Mar 28, 2008 16:48
well jodi wanted me to come down and watch all the kids tomorrow. i feel horrible that i am not. but at the same time i don't want to do any favors for my dad. how mature huh? im trying to be mature and i act like i am to everyone but in this situation, i am not. my family has always been a little disfucitional, but its definately taken to the extreme now.
i need to quit thinking just about me and think about other people too. but i can't just seem to imagine myself hanging out there without getting depressed.
i just feel so bad for jodi and everyone in that house =/
everysecond i am alone or not occupying my mind with other activities i feel like all i think about is how sad i feel about the whole situation.
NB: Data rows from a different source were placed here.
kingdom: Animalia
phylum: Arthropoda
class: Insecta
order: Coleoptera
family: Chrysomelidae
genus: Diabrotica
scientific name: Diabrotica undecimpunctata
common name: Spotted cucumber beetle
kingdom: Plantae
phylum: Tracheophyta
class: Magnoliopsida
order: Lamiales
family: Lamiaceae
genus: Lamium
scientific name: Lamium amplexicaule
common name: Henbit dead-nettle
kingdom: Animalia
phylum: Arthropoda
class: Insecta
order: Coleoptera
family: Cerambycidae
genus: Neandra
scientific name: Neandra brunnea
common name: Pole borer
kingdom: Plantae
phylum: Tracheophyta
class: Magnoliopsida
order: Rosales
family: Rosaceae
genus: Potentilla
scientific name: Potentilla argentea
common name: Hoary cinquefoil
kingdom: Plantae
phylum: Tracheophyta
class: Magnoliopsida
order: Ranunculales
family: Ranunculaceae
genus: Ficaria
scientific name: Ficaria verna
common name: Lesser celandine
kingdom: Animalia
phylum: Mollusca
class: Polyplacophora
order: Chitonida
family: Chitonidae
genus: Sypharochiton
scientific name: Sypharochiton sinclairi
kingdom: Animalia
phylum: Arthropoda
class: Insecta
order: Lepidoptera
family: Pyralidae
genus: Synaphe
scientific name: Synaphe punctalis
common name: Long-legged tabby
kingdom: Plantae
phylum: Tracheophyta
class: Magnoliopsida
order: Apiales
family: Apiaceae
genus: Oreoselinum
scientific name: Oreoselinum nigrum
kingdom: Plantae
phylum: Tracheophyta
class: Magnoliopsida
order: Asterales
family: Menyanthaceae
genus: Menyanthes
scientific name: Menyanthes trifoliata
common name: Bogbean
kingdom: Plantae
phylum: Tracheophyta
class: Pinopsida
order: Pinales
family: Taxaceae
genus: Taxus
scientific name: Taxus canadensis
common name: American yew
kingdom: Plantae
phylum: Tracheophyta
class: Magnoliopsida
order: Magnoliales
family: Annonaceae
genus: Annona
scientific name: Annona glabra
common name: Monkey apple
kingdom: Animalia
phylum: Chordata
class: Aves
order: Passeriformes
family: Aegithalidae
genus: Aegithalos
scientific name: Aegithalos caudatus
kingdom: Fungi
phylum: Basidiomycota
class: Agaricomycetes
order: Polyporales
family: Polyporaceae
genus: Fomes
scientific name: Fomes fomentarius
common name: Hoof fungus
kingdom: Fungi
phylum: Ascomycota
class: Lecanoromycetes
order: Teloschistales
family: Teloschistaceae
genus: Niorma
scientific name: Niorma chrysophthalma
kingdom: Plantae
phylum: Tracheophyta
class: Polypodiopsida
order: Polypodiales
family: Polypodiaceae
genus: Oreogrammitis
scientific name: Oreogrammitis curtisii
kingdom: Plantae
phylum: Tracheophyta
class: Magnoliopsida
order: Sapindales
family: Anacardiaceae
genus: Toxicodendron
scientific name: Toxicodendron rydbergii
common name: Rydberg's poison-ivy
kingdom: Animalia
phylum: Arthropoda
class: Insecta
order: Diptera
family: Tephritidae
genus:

i've definately overbooked my sechdule. i usually don't make plans very far in advance, and i don't have so much going on like i do now. i make plans with someone WAY to far out in advance and forget about them and make plans that conflict, =) i think i need a planner.
i just have to keep telling myself to forget about it and focus on the good things in life. because there is so many good things in my life. this situation will make me a stronger person than i am now.
i do miss my siblings a lot though.!! i wonder how they feel!!! i can never see them because i am at work and when i get off my dads home. i could come on fridays, bit i am selfish and don't want to be in that house. i do feel bad that i haven't seen elisabeth after her surgery, because after all she is still my little sister. i'm sure she understands,.. well at least i can only hope she understands ;)
poor jason is sick. he's been coughing horribly all night the past few nights, and he can barely breathe out of his nose. he took the day off work today. i think he wanted to play his call of duty more than rest and get better =) but i still love him anyways.